Мимо прошла юная особа в лоскутной длинной юбке и с фанерой в руках, заменявшей ей поднос. На импровизированном подносе густо стояли неодинаковые чашки. Кофе, а видать по всему, это был он, ничем себя, кроме цвета, не выдавал. Равнодушно вспомнил, зачем пришёл сюда, что привело меня в этот подвал, дававший приют многим и зимой, и летом, и весной, и осенью в своём неизменном интерьере. Шла репетиция пьесы, сочинённой моим приятелем, к нему я и отправился, смятённый очевидностью некой боли, и, разумеется, тупо думал, что никакой очевидности уже нет, есть только настороженность, но и она, в свой черёд, покинет меня.
Они репетировали второй год кряду тут, в подвале, сыром и душном летом и весьма, надо отдать должное, уютном зимой и в весеннюю северную слякоть. «Мне безразлично, – говорил приятель, – увидит она (пьеса), в конечном счёте, свет или нет, придёт она к чему-то или не придёт, придётся кому-то по вкусу или нет. Вздумается придти – приходи. Сядь и смотри, а захочешь ходить, ходи на здоровье. Впрочем, ежели надумаешь, в самом деле, проведать нас, и придёшь – разберёшься сам».

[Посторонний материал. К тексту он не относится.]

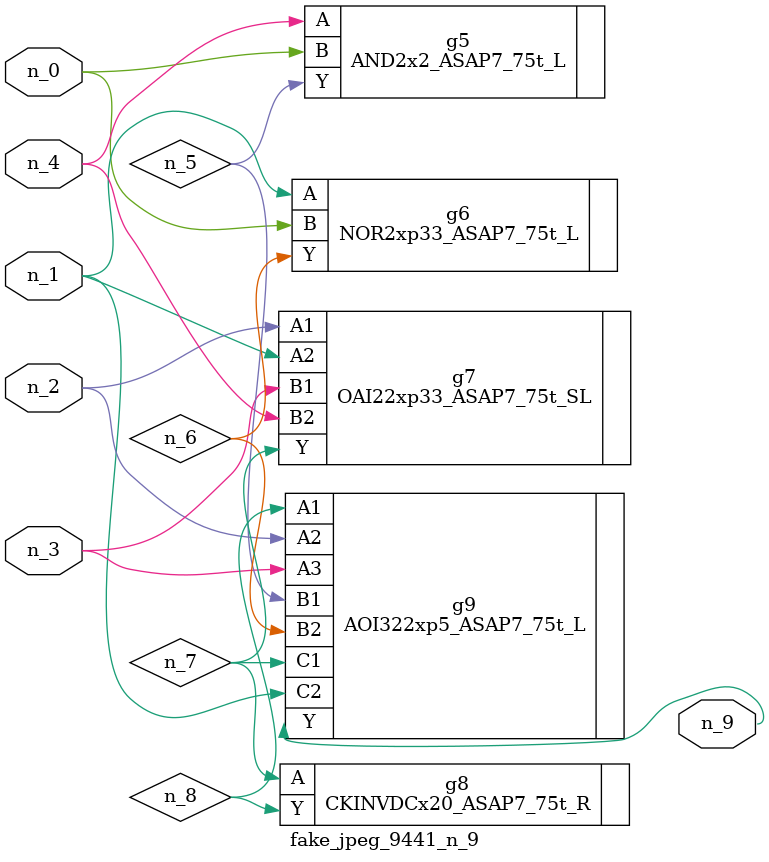
<source format=v>
module fake_jpeg_9441_n_9 (n_3, n_2, n_1, n_0, n_4, n_9);

input n_3;
input n_2;
input n_1;
input n_0;
input n_4;

output n_9;

wire n_8;
wire n_6;
wire n_5;
wire n_7;

AND2x2_ASAP7_75t_L g5 ( 
.A(n_4),
.B(n_0),
.Y(n_5)
);

NOR2xp33_ASAP7_75t_L g6 ( 
.A(n_1),
.B(n_0),
.Y(n_6)
);

OAI22xp33_ASAP7_75t_SL g7 ( 
.A1(n_2),
.A2(n_1),
.B1(n_3),
.B2(n_4),
.Y(n_7)
);

CKINVDCx20_ASAP7_75t_R g8 ( 
.A(n_7),
.Y(n_8)
);

AOI322xp5_ASAP7_75t_L g9 ( 
.A1(n_8),
.A2(n_2),
.A3(n_3),
.B1(n_5),
.B2(n_6),
.C1(n_7),
.C2(n_1),
.Y(n_9)
);


endmodule
</source>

Я опустился у стены. Подле меня сидела кудрявая седая дама. Живот и тесная грудь её мерно подымались и опускались, а несколько поодаль я заметил на полу раскрытый блокнот, игриво приподнявший пустое крыло. Дама с намерениями.
На свету безостановочно сновали люди в длинных белых плащах. Плащи волочились по полу, хранящему неряшливые следы метлы, и у многих я заметил давнюю, въевшуюся по краям пыль. Постепенно из глухого гула стали выделяться слова, но я ещё не слушал, а смотрел, преодолевая желание прижать к глазным яблокам пальцы, – от обилия света, должно быть, всё виделось плоским. Потом лица прояснились, а дама, сидевшая рядом, напротив, погрузилась в мягкий холм пыли. Слова, не имевшие, как я понимал, ни малейшего отношения ко мне, весомые, круглые, сочные – принялись падать, будто неподалёку трясли дерево: мощно, мерно.